• [Problems and tasks]:
a) In the garlic-growing post, condense the paragraph that begins "Garlic apparently is mainly cloned today" into a short bulleted list that keeps its main facts.
b) Pick up the garlic-growing post after its last line and keep writing.

• [Text segment]:
============================================================
Garlic Lessons
4:29 pm in Completed Window Farms, Plants, posts with pitcures!, Windowfarms Project News by samenrahmen
Garlic seemed like a bit of a challenge, and it sure provides some food for thought.
The garlic clove I posted about earlier simply stopped growing when its internal nutrient suply ran out, but still had a little surprise in store:
The clove had sat a little too deep in the rockwool, it shriveled, and when I removed the remains, mold had taken root.
As you can see, it had nevertheless developed a nice little new bulb; the roots weren’t too shabby either.
I then started with two cloves from garlic I had bought later, and which somehow already looked different.
Sure enough, they sprouted in a different way (more than one shoot) and are brighter in colour as well.
Garlic apparently is mainly cloned today, not germinated from seed, and commercial plants seem to have lost the ability to flower.
If these two (all three are organic) fail to grow beyond a certain stage as well, I’ll order some heirloom garlic which still has that ability.



I wonder if you started with heirloom garlic if you would have different results.
Carlics flower their second year in life, first year they only grow.
It’s Called Biennial.
============================================================
• [Data for review]:

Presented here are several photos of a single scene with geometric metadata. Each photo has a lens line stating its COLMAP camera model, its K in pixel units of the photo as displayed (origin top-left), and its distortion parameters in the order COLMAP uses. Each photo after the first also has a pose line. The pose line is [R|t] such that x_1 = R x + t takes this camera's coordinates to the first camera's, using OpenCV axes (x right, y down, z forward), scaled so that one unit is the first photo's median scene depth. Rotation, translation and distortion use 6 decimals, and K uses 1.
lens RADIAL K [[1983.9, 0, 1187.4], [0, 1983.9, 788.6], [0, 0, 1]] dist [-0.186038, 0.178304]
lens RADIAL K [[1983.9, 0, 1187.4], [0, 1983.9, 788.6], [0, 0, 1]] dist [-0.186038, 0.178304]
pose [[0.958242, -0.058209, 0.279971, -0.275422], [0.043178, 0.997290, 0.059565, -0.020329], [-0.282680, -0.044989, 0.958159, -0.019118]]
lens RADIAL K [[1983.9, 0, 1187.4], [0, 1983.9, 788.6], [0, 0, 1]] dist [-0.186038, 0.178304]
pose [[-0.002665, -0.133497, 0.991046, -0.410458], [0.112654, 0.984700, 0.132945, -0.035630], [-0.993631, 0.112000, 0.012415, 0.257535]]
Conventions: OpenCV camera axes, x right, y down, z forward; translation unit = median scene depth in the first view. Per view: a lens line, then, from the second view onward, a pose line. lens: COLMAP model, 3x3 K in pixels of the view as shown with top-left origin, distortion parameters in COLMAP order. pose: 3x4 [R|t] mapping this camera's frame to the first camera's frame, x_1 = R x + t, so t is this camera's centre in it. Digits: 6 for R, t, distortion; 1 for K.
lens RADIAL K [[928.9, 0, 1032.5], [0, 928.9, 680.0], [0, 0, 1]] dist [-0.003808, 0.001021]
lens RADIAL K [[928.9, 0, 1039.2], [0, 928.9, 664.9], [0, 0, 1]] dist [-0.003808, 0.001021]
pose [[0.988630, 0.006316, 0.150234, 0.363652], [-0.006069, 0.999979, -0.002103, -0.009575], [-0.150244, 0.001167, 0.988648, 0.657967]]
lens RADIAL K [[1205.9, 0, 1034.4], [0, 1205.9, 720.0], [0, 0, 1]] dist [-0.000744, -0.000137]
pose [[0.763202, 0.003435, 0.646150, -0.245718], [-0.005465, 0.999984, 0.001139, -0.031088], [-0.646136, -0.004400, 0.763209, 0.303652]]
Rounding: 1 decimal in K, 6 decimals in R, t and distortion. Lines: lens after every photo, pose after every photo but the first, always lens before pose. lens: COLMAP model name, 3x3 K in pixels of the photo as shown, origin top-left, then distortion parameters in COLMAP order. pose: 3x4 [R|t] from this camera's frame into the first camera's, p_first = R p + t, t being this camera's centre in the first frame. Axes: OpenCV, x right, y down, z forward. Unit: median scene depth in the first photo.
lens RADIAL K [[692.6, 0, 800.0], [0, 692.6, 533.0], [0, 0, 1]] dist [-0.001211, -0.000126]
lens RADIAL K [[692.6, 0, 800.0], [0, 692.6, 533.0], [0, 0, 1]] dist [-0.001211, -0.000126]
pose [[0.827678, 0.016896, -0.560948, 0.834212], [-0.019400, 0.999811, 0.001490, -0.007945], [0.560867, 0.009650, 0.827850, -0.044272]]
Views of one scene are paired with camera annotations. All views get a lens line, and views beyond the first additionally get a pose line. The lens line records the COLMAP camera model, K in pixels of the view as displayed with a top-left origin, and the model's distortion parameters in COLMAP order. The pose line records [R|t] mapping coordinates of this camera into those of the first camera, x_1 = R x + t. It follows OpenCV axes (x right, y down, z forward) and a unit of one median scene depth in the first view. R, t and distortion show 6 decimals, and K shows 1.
============================================================
• [Task-by-task answers]:
a)
- Garlic today is apparently mostly cloned, not grown from seed.
- Commercial garlic plants seem to have lost the ability to flower.

b)
The onions we grow in sweden can flower, but there is no point since they grow little the second year.
So we harvest the first year.
Thanks, that’s a very interesting idea. Have you tried any other bulbs or plants with chunky roots? I was thinking about trying radishes in the winter – I love to use the leaves in salads too – but I’m not so sure about how the taste of the root might be affected.
Keep it up!
I haven’t tried any other bulbous plants, no, but others have (remember that Youtube link ?).
Radishes are growing extremely quickly and the seeds are cheap, so why not give it a try ?
Right now one of the cloves seems to be bolting, last minute panic no doubt.
I’m experimenting with some very interesting creepers at the moment; should they as wonderfully well as my Pea ‘Tom Thumb’,
I’ll be more than happy.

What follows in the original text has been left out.